CFPB Director Kathy Kraninger
On an argument that the Consumer Financial Protection Bureau should offer more transparent guidance on penalties firms face in response to enforcement actions:

"First problem with telegraphing fines is financial institutions will risk assess that in their decision making process. Wells Fargo for example might find it worth the risk, and do it anyway based on the penalty if caught. Remaining unpredictable makes it never worth the risk, because the freedom to increase enormously is always on the table. Down side is a rogue regime can weaponize this agency, and those with socialist intentions can change the market or kill a market based on emotions."
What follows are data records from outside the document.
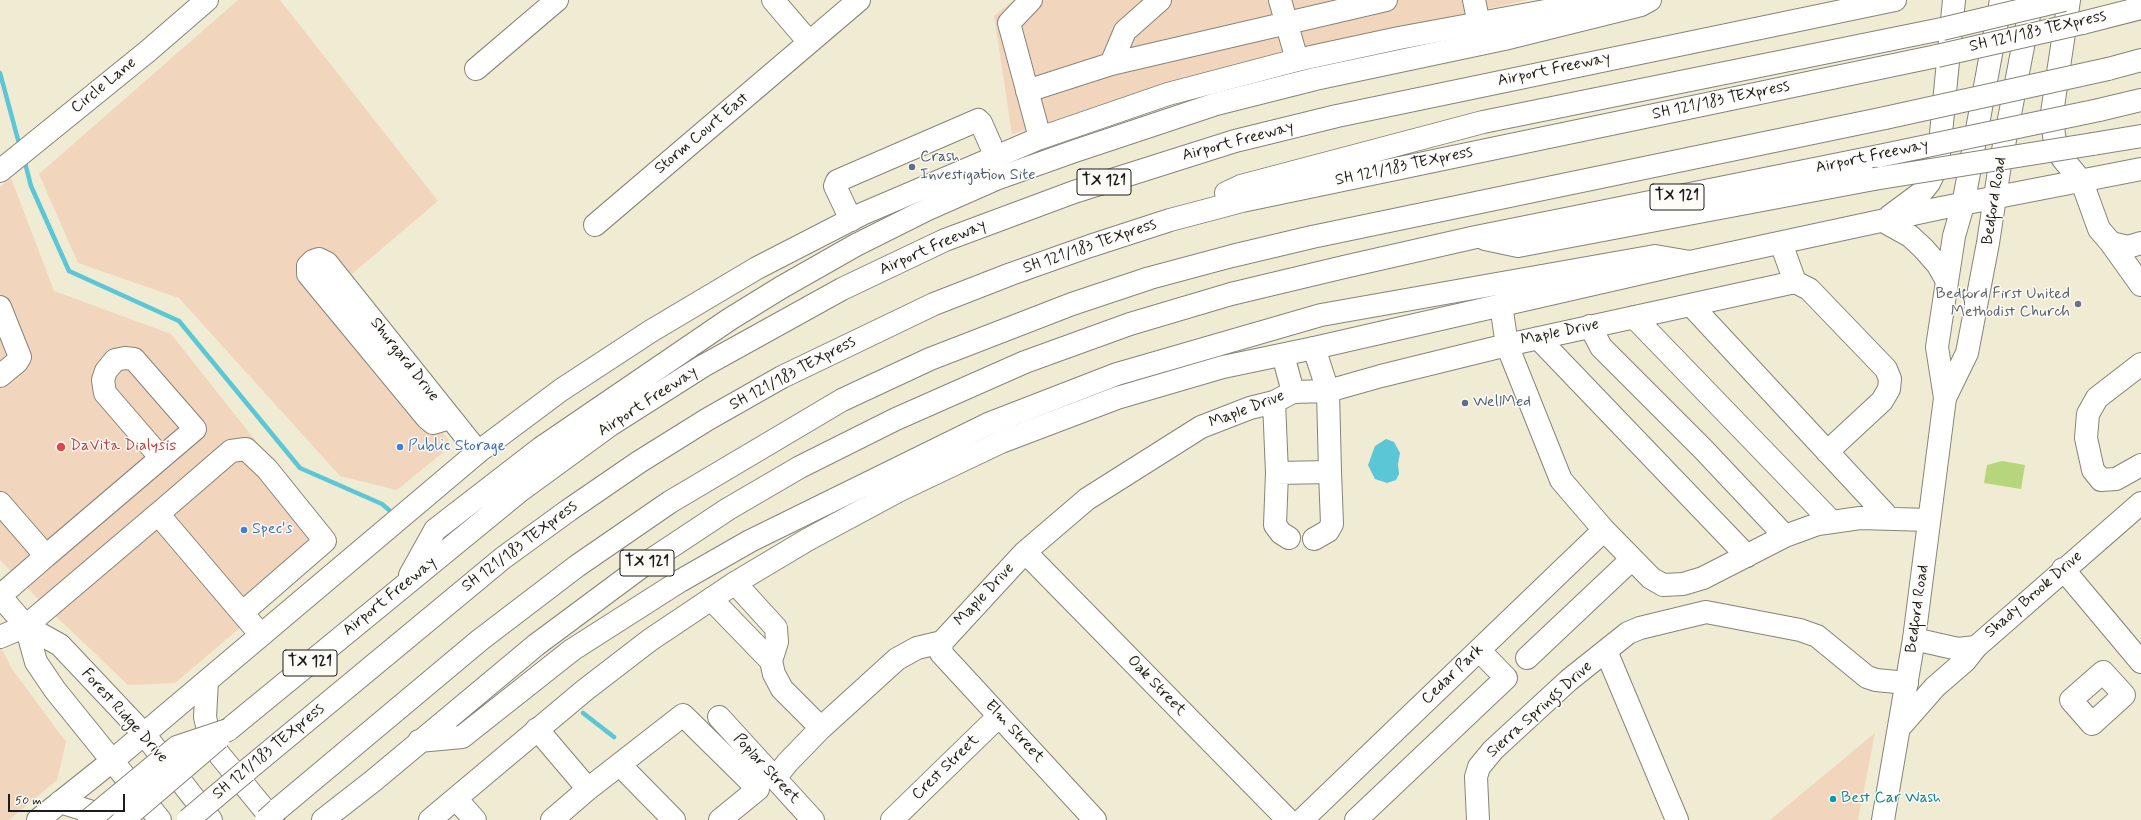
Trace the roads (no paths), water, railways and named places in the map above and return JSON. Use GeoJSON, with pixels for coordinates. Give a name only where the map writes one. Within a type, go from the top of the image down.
{"type":"FeatureCollection","features":[{"type":"Feature","properties":{"kind":"main road","name":"Circle Lane"},"geometry":{"type":"LineString","coordinates":[[7,165],[148,51],[207,0]]}},
{"type":"Feature","properties":{"kind":"main road"},"geometry":{"type":"LineString","coordinates":[[476,69],[557,0]]}},
{"type":"Feature","properties":{"kind":"main road"},"geometry":{"type":"LineString","coordinates":[[773,0],[809,42]]}},
{"type":"Feature","properties":{"kind":"main road","name":"Storm Court East"},"geometry":{"type":"LineString","coordinates":[[595,225],[859,0]]}},
{"type":"Feature","properties":{"kind":"main road"},"geometry":{"type":"LineString","coordinates":[[1031,0],[1009,23],[1040,138]]}},
{"type":"Feature","properties":{"kind":"main road"},"geometry":{"type":"LineString","coordinates":[[1111,64],[1125,32],[1160,0]]}},
{"type":"Feature","properties":{"kind":"main road"},"geometry":{"type":"LineString","coordinates":[[1280,0],[1297,60]]}},
{"type":"Feature","properties":{"kind":"main road"},"geometry":{"type":"LineString","coordinates":[[1027,91],[1111,64],[1386,0]]}},
{"type":"Feature","properties":{"kind":"main road"},"geometry":{"type":"LineString","coordinates":[[1474,0],[1480,24]]}},
{"type":"Feature","properties":{"kind":"main road"},"geometry":{"type":"LineString","coordinates":[[38,820],[112,761],[478,452],[561,390],[651,331],[756,268],[851,220],[1040,138],[1168,94],[1297,60],[1399,38],[1605,0]]}},
{"type":"Feature","properties":{"kind":"main road"},"geometry":{"type":"LineString","coordinates":[[405,585],[435,530],[541,448],[730,319],[782,287],[856,245],[928,209],[996,179],[1068,153],[1216,104],[1315,79],[1512,37],[1642,5],[1650,0]]}},
{"type":"Feature","properties":{"kind":"main road","name":"Airport Freeway"},"geometry":{"type":"LineString","coordinates":[[123,820],[235,725],[521,490],[610,425],[703,366],[835,293],[945,240],[1074,192],[1235,141],[1337,116],[1895,0]]}},
{"type":"Feature","properties":{"kind":"main road"},"geometry":{"type":"LineString","coordinates":[[1883,221],[1921,193],[1929,183],[1938,164],[1954,0]]}},
{"type":"Feature","properties":{"kind":"main road","name":"Bedford Road"},"geometry":{"type":"LineString","coordinates":[[1883,820],[1914,639],[1945,398],[1937,347],[1954,236],[1963,205],[2001,0]]}},
{"type":"Feature","properties":{"kind":"main road","name":"Bedford Road"},"geometry":{"type":"LineString","coordinates":[[1945,398],[1967,353],[1988,243],[1994,199],[2032,0]]}},
{"type":"Feature","properties":{"kind":"main road"},"geometry":{"type":"LineString","coordinates":[[1170,220],[1241,186],[1483,122],[1942,29],[2064,0]]}},
{"type":"Feature","properties":{"kind":"main road"},"geometry":{"type":"LineString","coordinates":[[2069,0],[2052,113],[2054,136],[2063,159],[2082,182],[2099,229],[2141,285]]}},
{"type":"Feature","properties":{"kind":"main road","name":"SH 121/183 TEXpress"},"geometry":{"type":"LineString","coordinates":[[188,820],[503,558],[614,479],[708,419],[782,378],[857,340],[934,304],[1011,274],[1170,220],[1242,201],[1937,56],[2141,8]]}},
{"type":"Feature","properties":{"kind":"main road"},"geometry":{"type":"LineString","coordinates":[[207,681],[205,718],[209,735],[218,753],[272,816],[480,640],[577,566],[633,527],[670,502],[842,400],[930,359],[1072,304],[1150,278],[1312,236],[1885,118],[2108,69],[2141,60]]}},
{"type":"Feature","properties":{"kind":"main road","name":"Airport Freeway"},"geometry":{"type":"LineString","coordinates":[[324,820],[536,645],[645,564],[728,509],[800,467],[896,419],[1025,362],[1130,324],[1231,294],[1476,237],[1879,156],[2141,100]]}},
{"type":"Feature","properties":{"kind":"main road"},"geometry":{"type":"LineString","coordinates":[[851,220],[835,186],[837,181],[978,120],[981,122],[996,157]]}},
{"type":"Feature","properties":{"kind":"main road"},"geometry":{"type":"LineString","coordinates":[[1476,237],[1518,246],[1874,179],[2141,136]]}},
{"type":"Feature","properties":{"kind":"main road"},"geometry":{"type":"LineString","coordinates":[[430,820],[537,730],[650,640],[735,583],[807,540],[900,490],[1000,442],[1117,398],[1223,367],[1501,306],[1690,262],[2141,169]]}},
{"type":"Feature","properties":{"kind":"main road"},"geometry":{"type":"LineString","coordinates":[[1883,221],[1910,236],[1923,248],[1938,265],[1947,281]]}},
{"type":"Feature","properties":{"kind":"main road"},"geometry":{"type":"LineString","coordinates":[[1781,243],[1795,282],[1809,289],[1886,369],[1890,379],[1889,390],[1882,401],[1827,452]]}},
{"type":"Feature","properties":{"kind":"main road"},"geometry":{"type":"LineString","coordinates":[[2111,243],[2128,247],[2141,243]]}},
{"type":"Feature","properties":{"kind":"main road"},"geometry":{"type":"LineString","coordinates":[[419,741],[462,737],[572,650],[680,581],[750,541],[988,424],[1117,374],[1321,315],[1655,256],[1690,262]]}},
{"type":"Feature","properties":{"kind":"main road","name":"Shurgard Drive"},"geometry":{"type":"LineString","coordinates":[[331,268],[478,452]]}},
{"type":"Feature","properties":{"kind":"main road","name":"Maple Drive"},"geometry":{"type":"LineString","coordinates":[[775,778],[788,762],[821,728],[897,659],[916,648],[942,642],[1025,552],[1087,499],[1201,427],[1250,408],[1274,402],[1294,392],[1328,391],[1381,376],[1507,345],[1590,326],[1691,306],[1795,282]]}},
{"type":"Feature","properties":{"kind":"main road"},"geometry":{"type":"LineString","coordinates":[[1501,306],[1507,345],[1560,480],[1632,559],[1651,578],[1662,585],[1683,584],[1703,578],[1785,536],[1818,524],[1860,518],[1888,517],[1929,520]]}},
{"type":"Feature","properties":{"kind":"main road"},"geometry":{"type":"LineString","coordinates":[[1691,306],[1888,517]]}},
{"type":"Feature","properties":{"kind":"main road"},"geometry":{"type":"LineString","coordinates":[[0,307],[20,357],[17,362],[0,376]]}},
{"type":"Feature","properties":{"kind":"main road"},"geometry":{"type":"LineString","coordinates":[[1634,317],[1831,521]]}},
{"type":"Feature","properties":{"kind":"main road"},"geometry":{"type":"LineString","coordinates":[[1590,326],[1601,346],[1703,449],[1785,536]]}},
{"type":"Feature","properties":{"kind":"main road"},"geometry":{"type":"LineString","coordinates":[[1538,338],[1747,556]]}},
{"type":"Feature","properties":{"kind":"main road"},"geometry":{"type":"LineString","coordinates":[[1314,348],[1328,391],[1332,524],[1328,531],[1314,539]]}},
{"type":"Feature","properties":{"kind":"main road"},"geometry":{"type":"LineString","coordinates":[[1283,355],[1294,392]]}},
{"type":"Feature","properties":{"kind":"main road"},"geometry":{"type":"LineString","coordinates":[[0,596],[195,429],[134,359],[125,358],[115,360],[106,371],[103,380],[106,393],[161,458]]}},
{"type":"Feature","properties":{"kind":"main road"},"geometry":{"type":"LineString","coordinates":[[2141,364],[2097,398],[2088,414],[2086,438],[2093,470],[2100,480],[2116,479],[2141,465]]}},
{"type":"Feature","properties":{"kind":"main road"},"geometry":{"type":"LineString","coordinates":[[1274,402],[1277,473],[1275,525],[1289,538]]}},
{"type":"Feature","properties":{"kind":"main road"},"geometry":{"type":"LineString","coordinates":[[0,637],[26,626],[231,451],[246,449],[267,469],[325,541],[242,613]]}},
{"type":"Feature","properties":{"kind":"main road"},"geometry":{"type":"LineString","coordinates":[[1277,473],[1330,472]]}},
{"type":"Feature","properties":{"kind":"main road"},"geometry":{"type":"LineString","coordinates":[[0,503],[46,556]]}},
{"type":"Feature","properties":{"kind":"main road","name":"Shady Brook Drive"},"geometry":{"type":"LineString","coordinates":[[1914,639],[1958,649],[1976,647],[2063,569],[2141,503]]}},
{"type":"Feature","properties":{"kind":"main road"},"geometry":{"type":"LineString","coordinates":[[158,514],[261,636]]}},
{"type":"Feature","properties":{"kind":"main road","name":"Cedar Park"},"geometry":{"type":"LineString","coordinates":[[1302,820],[1604,530]]}},
{"type":"Feature","properties":{"kind":"main road","name":"Oak Street"},"geometry":{"type":"LineString","coordinates":[[1025,552],[1288,820]]}},
{"type":"Feature","properties":{"kind":"main road"},"geometry":{"type":"LineString","coordinates":[[1527,658],[1632,559]]}},
{"type":"Feature","properties":{"kind":"main road"},"geometry":{"type":"LineString","coordinates":[[2063,569],[2141,662],[2114,684]]}},
{"type":"Feature","properties":{"kind":"main road"},"geometry":{"type":"LineString","coordinates":[[735,583],[776,628],[777,642],[771,661],[774,674],[782,689],[821,728]]}},
{"type":"Feature","properties":{"kind":"main road","name":"Forest Ridge Drive"},"geometry":{"type":"LineString","coordinates":[[0,596],[26,626],[60,646],[144,734],[211,820]]}},
{"type":"Feature","properties":{"kind":"main road"},"geometry":{"type":"LineString","coordinates":[[711,599],[771,661]]}},
{"type":"Feature","properties":{"kind":"main road","name":"Sierra Springs Drive"},"geometry":{"type":"LineString","coordinates":[[1478,820],[1476,793],[1479,767],[1493,750],[1569,680],[1628,632],[1706,612],[1800,630],[1817,636],[1867,677],[1876,680],[1907,682]]}},
{"type":"Feature","properties":{"kind":"main road","name":"Forest Ridge Drive"},"geometry":{"type":"LineString","coordinates":[[26,626],[36,662],[55,690],[160,820]]}},
{"type":"Feature","properties":{"kind":"main road","name":"Elm Street"},"geometry":{"type":"LineString","coordinates":[[942,642],[941,653],[1095,820]]}},
{"type":"Feature","properties":{"kind":"main road"},"geometry":{"type":"LineString","coordinates":[[1899,728],[1935,687],[1966,661],[1976,647]]}},
{"type":"Feature","properties":{"kind":"main road"},"geometry":{"type":"LineString","coordinates":[[1356,820],[1506,678],[1479,650]]}},
{"type":"Feature","properties":{"kind":"main road","name":"Sierra Springs Drive"},"geometry":{"type":"LineString","coordinates":[[1606,651],[1677,820]]}},
{"type":"Feature","properties":{"kind":"main road"},"geometry":{"type":"LineString","coordinates":[[552,820],[588,789],[683,715],[758,789],[720,820]]}},
{"type":"Feature","properties":{"kind":"main road","name":"Crest Street"},"geometry":{"type":"LineString","coordinates":[[892,820],[999,716]]}},
{"type":"Feature","properties":{"kind":"main road","name":"Poplar Street"},"geometry":{"type":"LineString","coordinates":[[719,717],[813,820]]}},
{"type":"Feature","properties":{"kind":"main road"},"geometry":{"type":"LineString","coordinates":[[89,820],[177,747],[235,725]]}},
{"type":"Feature","properties":{"kind":"main road"},"geometry":{"type":"LineString","coordinates":[[537,730],[588,789]]}},
{"type":"Feature","properties":{"kind":"main road"},"geometry":{"type":"LineString","coordinates":[[620,765],[674,820]]}},
{"type":"Feature","properties":{"kind":"main road"},"geometry":{"type":"LineString","coordinates":[[456,799],[475,820]]}},
{"type":"Feature","properties":{"kind":"main road"},"geometry":{"type":"LineString","coordinates":[[60,802],[89,811],[104,820]]}},
{"type":"Feature","properties":{"kind":"water"},"geometry":{"type":"Polygon","coordinates":[[[1386,439],[1394,442],[1400,453],[1398,464],[1399,474],[1396,480],[1387,483],[1375,479],[1368,465],[1375,446],[1386,439]]]}},
{"type":"Feature","properties":{"kind":"waterway"},"geometry":{"type":"LineString","coordinates":[[0,73],[20,147]]}},
{"type":"Feature","properties":{"kind":"waterway"},"geometry":{"type":"LineString","coordinates":[[24,159],[31,186],[69,271],[179,321],[300,468],[382,504],[389,510]]}},
{"type":"Feature","properties":{"kind":"waterway"},"geometry":{"type":"LineString","coordinates":[[583,713],[614,737]]}},
{"type":"Feature","properties":{"kind":"place","name":"Crash Investigation Site"},"geometry":{"type":"Point","coordinates":[912,167]}},
{"type":"Feature","properties":{"kind":"place","name":"Bedford First United Methodist Church"},"geometry":{"type":"Point","coordinates":[2078,304]}},
{"type":"Feature","properties":{"kind":"place","name":"WellMed"},"geometry":{"type":"Point","coordinates":[1465,403]}},
{"type":"Feature","properties":{"kind":"place","name":"DaVita Dialysis"},"geometry":{"type":"Point","coordinates":[61,447]}},
{"type":"Feature","properties":{"kind":"place","name":"Public Storage"},"geometry":{"type":"Point","coordinates":[400,447]}},
{"type":"Feature","properties":{"kind":"place","name":"Spec's"},"geometry":{"type":"Point","coordinates":[244,530]}},
{"type":"Feature","properties":{"kind":"place","name":"Best Car Wash"},"geometry":{"type":"Point","coordinates":[1833,799]}}]}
Related: CFPB has too much flexibility in assessing fines
Federal Reserve
On The Clearing House, which has created its own real-time payments network, arguing why the Fed should not build its own:

"Every single one of the arguments by the head of the Clearing House made in this article is bogus. There isn’t enough room in the comment box to address each bogus argument, but I’ll note 2: 1) To call The Clearing House RTP system the world’s most advanced electronic payment system is a joke. It is just a sped up version of the existing ACH system, using software purchased from the British RTP system. The Indian and Chinese systems are more modern. 2) A FRB built system could be more secure."

Related: Fed entry into real-time payments would do more harm than good
Fed Gov. Jerome Powell
On a look at community banker concerns about pricing for real-time payments depending on whether the system is run by TCH alone or with the Fed:

"There are additional operational and competitive concerns associated with having only one provider for any payments ecosystem. On the operational front, some large merchants employ "diversified redundancy" when processing payments. Essentially this means they use two completely unrelated but redundant systems to process. Every important payment ecosystem should follow this model as recent European outages attest to. Competition is not served when should be competitors join together."

Related: Community bankers alarmed after big banks backtrack on faster-payments pricing
NCUA Chairman Mark McWatters
On the latest in a legal fight over an expanded National Credit Union Administration field-of-membership rule:

"I thought credit union membership was predicated on whether the prospective member is able to fog up a mirror."

Related: Is credit union regulator's field-of-membership appeal already in trouble?
On an argument that banks need to step up their services to low-income consumers rather than focusing on financial education:

"Climate change deniers, anti-vaxxers, and now shade thrown at FinEd? Conclusive evidence financial literacy doesn't work?!? Hardly. Several studies have documented a strong relationship between financial literacy and determinants of success. When only one in four US teens understand the concept of compound interest (OECD PISA study), it's clear we need to promote financial knowledge --not just better products. Teaching history may not stop wars, but let's not call for an end to the subject."

Related: The problem with Financial Literacy Month
On an argument that open banking presents an opportunity for banks to help corporations deal with the tidal wave of consumer data coming available:

"Yup, an opportunity for more data compromises and more annoying emails and ads directed at consumers."

Related: Open banking is an opportunity
On an argument that new White House oversight of Federal Reserve and other agency guidance could actually slow down deregulatory efforts:

"Would I rather a process in place that stops the issuance of burdensome guidance but may hinder the speed of regulatory reform, or would I like to have no process in place to stop the issuance of burdensome guidance so regulatory reform can be issued much quicker? Easy choice."

Related: Will White House memo be a roadblock for reg relief?